Predictive Coding (PC) is a method of transforming data from its original form, to a representation in terms of prediction errors. There’s not much interest in PC In the Machine Learning community, but in Neuroscience there is substantial evidence that the Cortex encodes information in this way. Similar but unrelated concepts have also been used for efficient compression of data in signal processing. The benefit of this transformation is due to compression: We assume that only prediction errors are important, because by definition, everything else can be predicted and is therefore sufficiently described elsewhere.

There are several research groups looking at computational models of Predictive Coding – in particular those of Karl Friston and Andy Clark.

Two uses for feedback

Assuming feedback contains a more processed and abstract representation of a broader set of data, it has two uses.

  • Prediction for a more efficient representation of the world (e.g. Predictive Coding)
  • Prediction for more robust interpretation (via integration of top-down information in perception)

Predictive coding aims to transform the representation inside the cortex to a more efficient one that encodes only the relationships between prediction errors. Take some time to decide for yourself whether this loses anything…!

But there are many perceptual phenomena that show how internal state affects perception and interpretation of external input. For example, the phenomenon of multistable perception in some visual illusions: We need to know what we’re looking for before we can see it, and we can deliberately change from one interpretation to another (see figure).

A Necker Cube: This object can be interpreted in two distinct ways; as a cube from slightly above or slightly below. With a little practice you can easily switch between interpretations. One explanation of this is that a high-level decision as to the preferred interpretation is provided as feedback to hierarchically-lower processing areas.

Now consider Bayesian inference, such as Belief Propagation, or Markov Random Fields – in all cases we combine a Prior (e.g. top-down feedback) with a Likelihood produced from current, bottom-up data.
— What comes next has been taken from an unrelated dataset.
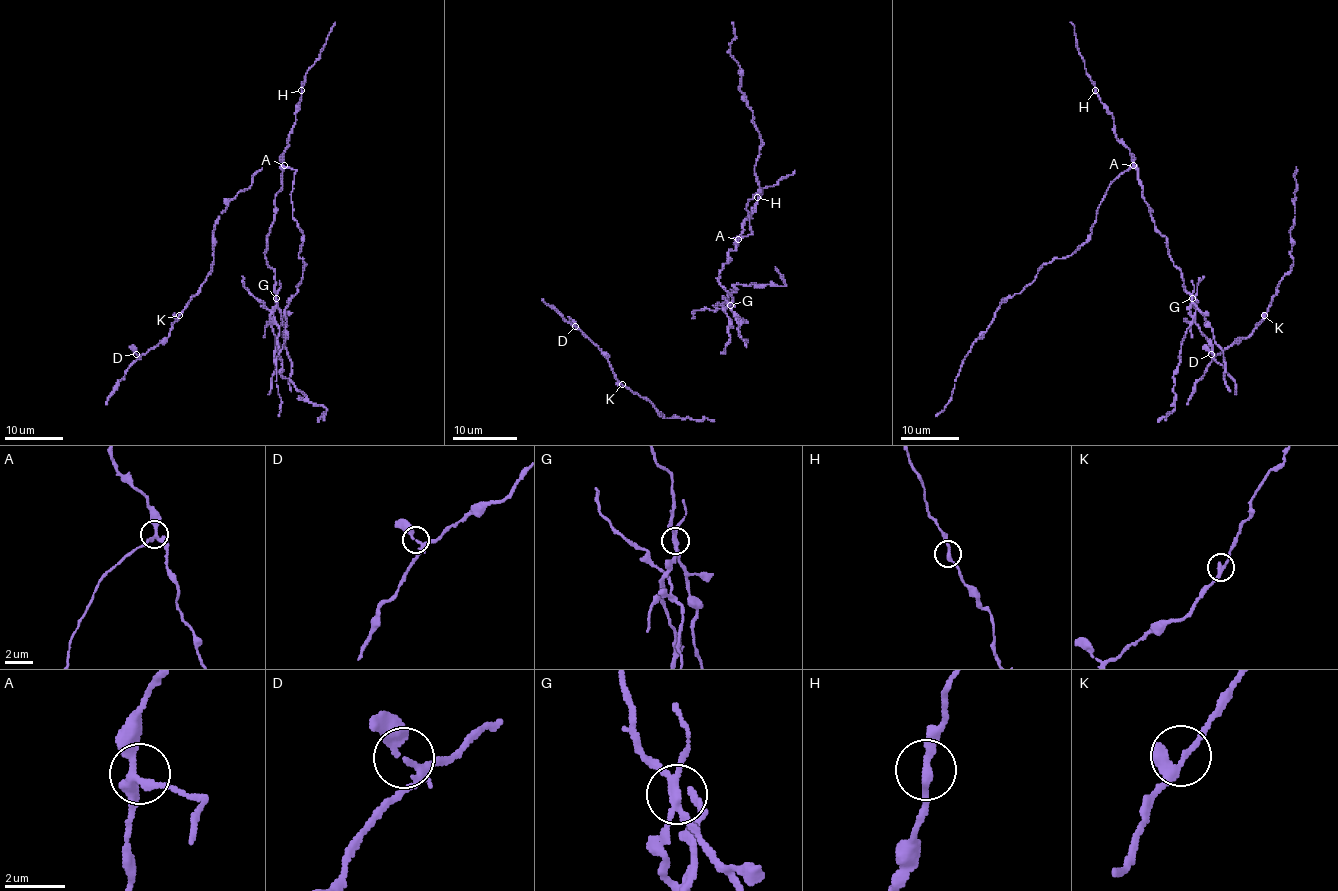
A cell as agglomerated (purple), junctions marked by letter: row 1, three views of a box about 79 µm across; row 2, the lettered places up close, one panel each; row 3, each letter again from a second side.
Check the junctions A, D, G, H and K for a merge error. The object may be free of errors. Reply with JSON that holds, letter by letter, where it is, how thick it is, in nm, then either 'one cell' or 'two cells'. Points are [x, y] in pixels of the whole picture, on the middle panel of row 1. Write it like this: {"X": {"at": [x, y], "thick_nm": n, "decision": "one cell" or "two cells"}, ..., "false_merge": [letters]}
{"A": {"at": [738, 239], "thick_nm": 280, "decision": "one cell"}, "D": {"at": [575, 326], "thick_nm": 180, "decision": "one cell"}, "G": {"at": [730, 305], "thick_nm": 200, "decision": "two cells"}, "H": {"at": [757, 197], "thick_nm": 240, "decision": "one cell"}, "K": {"at": [622, 384], "thick_nm": 240, "decision": "one cell"}, "false_merge": ["G"]}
Good inference depends on effective integration of both inputs.

Ideally we would be able to resolve how both the modelling and inference benefits could be realized in the pyramidal cell, and how physical segregation of apical & basal dendrites might help this happen.

False-Negative Error Coding

The simplest scheme for predictive coding is simply to propagate only false-negative errors – where something was observed, but it was not predicted in advance. In this encoding, if the event was predicted, simply suppress any output. (Note: This assumes that another mechanism limits the number of false-positive errors – for example a homeostatic system to limit the total number of predictions.)

When a neuron fires, it represents a set of coincident input on a number of synapses. A pattern of input was observed. If the neuron was in a “predicted” state, immediately prior to firing, then we could safely suppress the output and achieve a simple predictive coding scheme. If a neuron is not in a predicted state when it fires, then the output should be propagated as normal.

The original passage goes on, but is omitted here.